Florida man claims he contracted flesh-eating bacteria without entering water

A microscopic image of the Vibrio bacteria commonly known referred to as “flesh-eating bacteria.”
A microscopic image of the Vibrio bacteria commonly known referred to as “flesh-eating bacteria.” CDC.gov

Entering water with an open wound is the most common way to contract flesh-eating bacteria. A Florida man took to social media to claim he was infected — without even being in the water.
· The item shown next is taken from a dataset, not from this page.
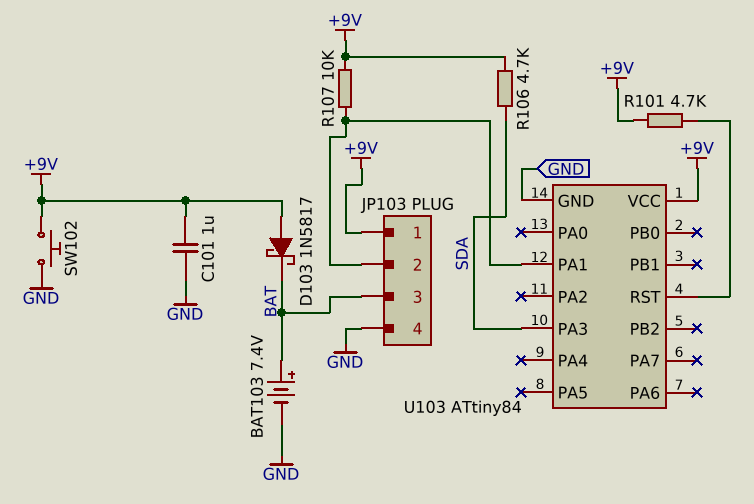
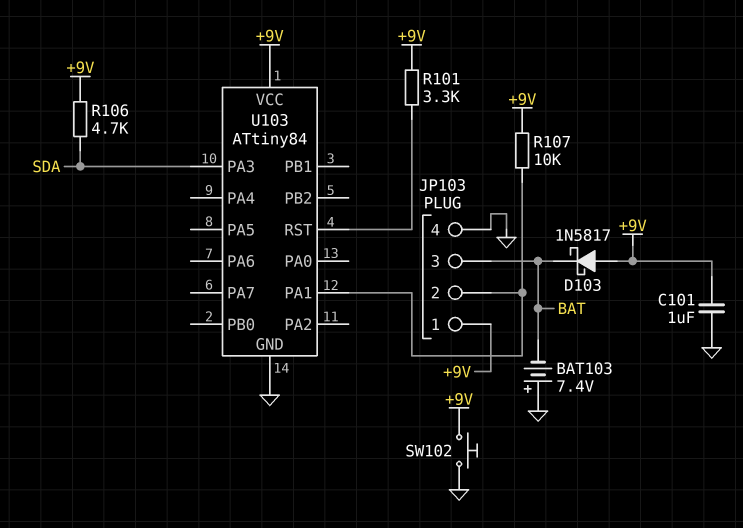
BAT103: 7.4V (plus BAT, minus GND) -> 7.4V (plus GND, minus BAT)
R101: 4.7k (+9V, U103/RST) -> 3.3k (+9V, U103/RST)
Tyler ‘TK’ King posted pictures on Facebook Sunday of what he said was the result of being infected by Vibrio vulnificus bacteria. First reported by the Orlando Sun Sentinel and subsequently Fox 10 News, the pictures depict a large splotch of red skin from his elbow to his tricep. They also show him giving a thumbs up in a hospital bed. No medical experts were quoted verifying King’s illness.

King claims his only involvement with water was “a short paddle across a dune lake” in Santa Rosa Beach in Florida’s Panhandle last Friday.
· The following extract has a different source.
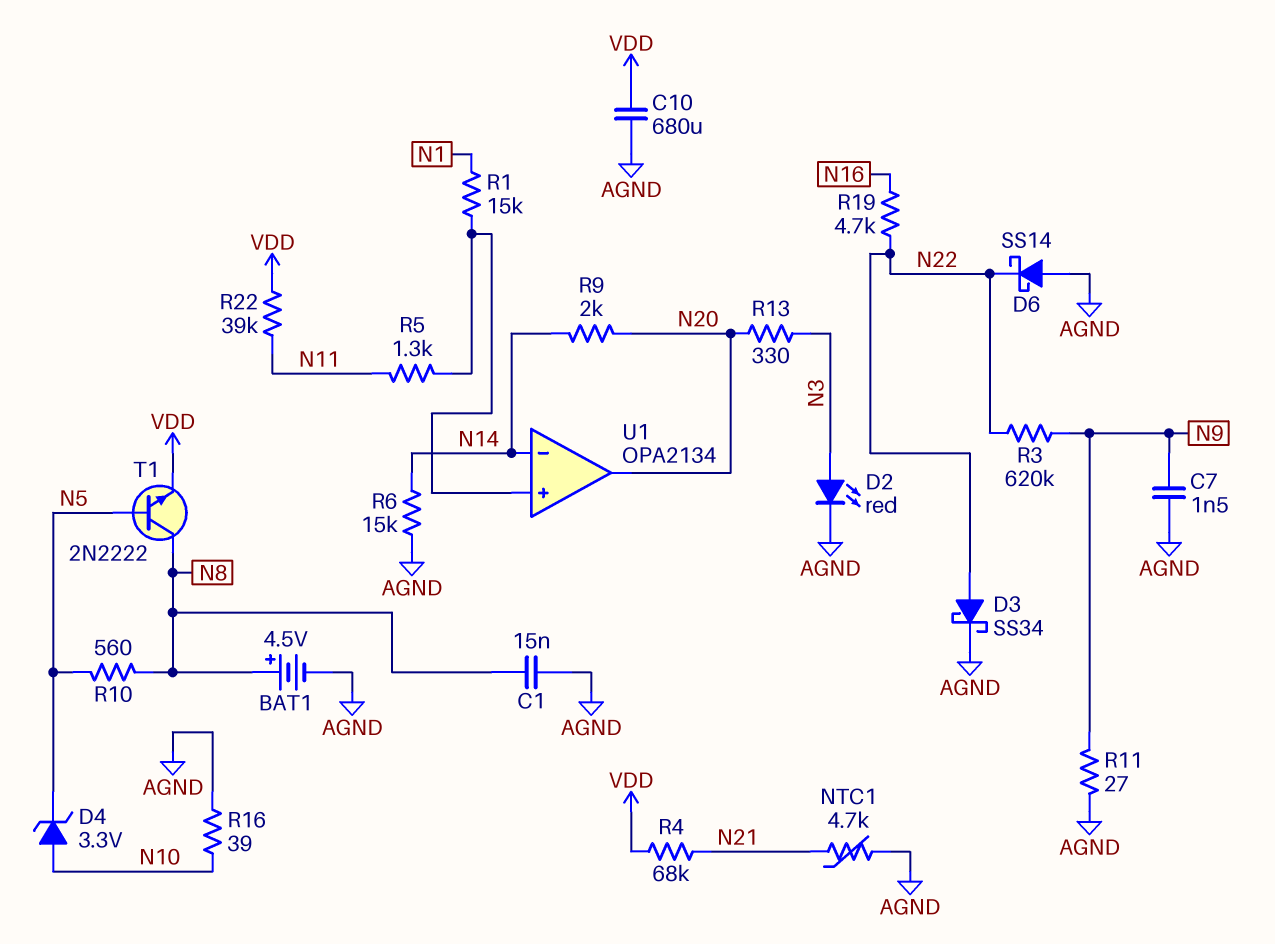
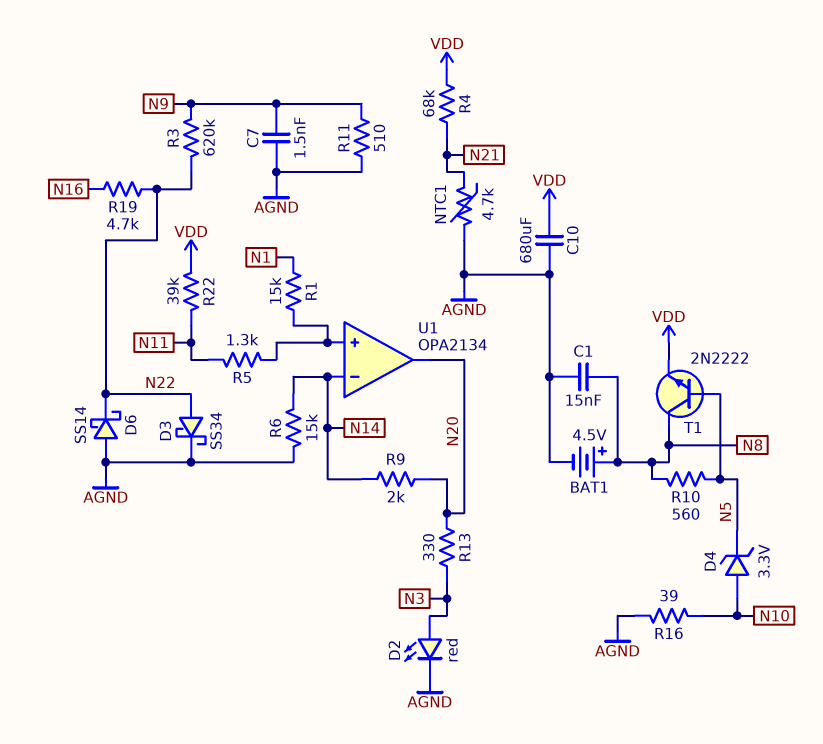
R11: 27 (AGND, N9) -> 510 (AGND, N9)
Waveland, Miss. resident Ronald Winnert lost his leg to vibrio, a flesh eating bacteria he came into contact with while fishing. People can become infected by consuming raw or undercooked seafood or exposing a wound to seawater.

“My BIGGEST reason for sharing this story is to shed some light on how I was infected,” King wrote. “As a local paddle guide and adventure enthusiast, I am always in the water. This day, or the days leading up to it, I was not.”

King said a brief trip to the emergency room confirmed the infection. Quickly seeking medical attention, he said, prevented the infection from destroying his arm’s muscle tissue. King said he escaped with only an antibiotic prescription.

The Centers for Disease Control and Prevention estimates Vibrio vulnificus causes upwards of 80,000 illnesses but only 100 deaths per year. People most commonly contract the bacteria from eating undercooked shellfish.

Florida has seen a recent uptick of cases involving Vibrio infections. A 12-year-old girl underwent emergency surgery upon her return to Indiana in late June after being diagnosed with necrotizing fasciitis. Her mother, Michelle Brown, wrote in a Facebook post that a scrape on the 12-year-old’s big toe left her susceptible to the bacteria during the family’s vacation to the beaches in Destin.

Additionally, a family announced Monday a 77-year-old woman had died during surgery after contracting the flesh-eating bacteria. The woman, Lynn Fleming, had been scratched while walking along Coquina Beach on Anna Maria Island.

Hurricane floodwater often harbors harmful bacteria, most notably Vibrio vulnificus. If contracted, it can lead to serious infection or death.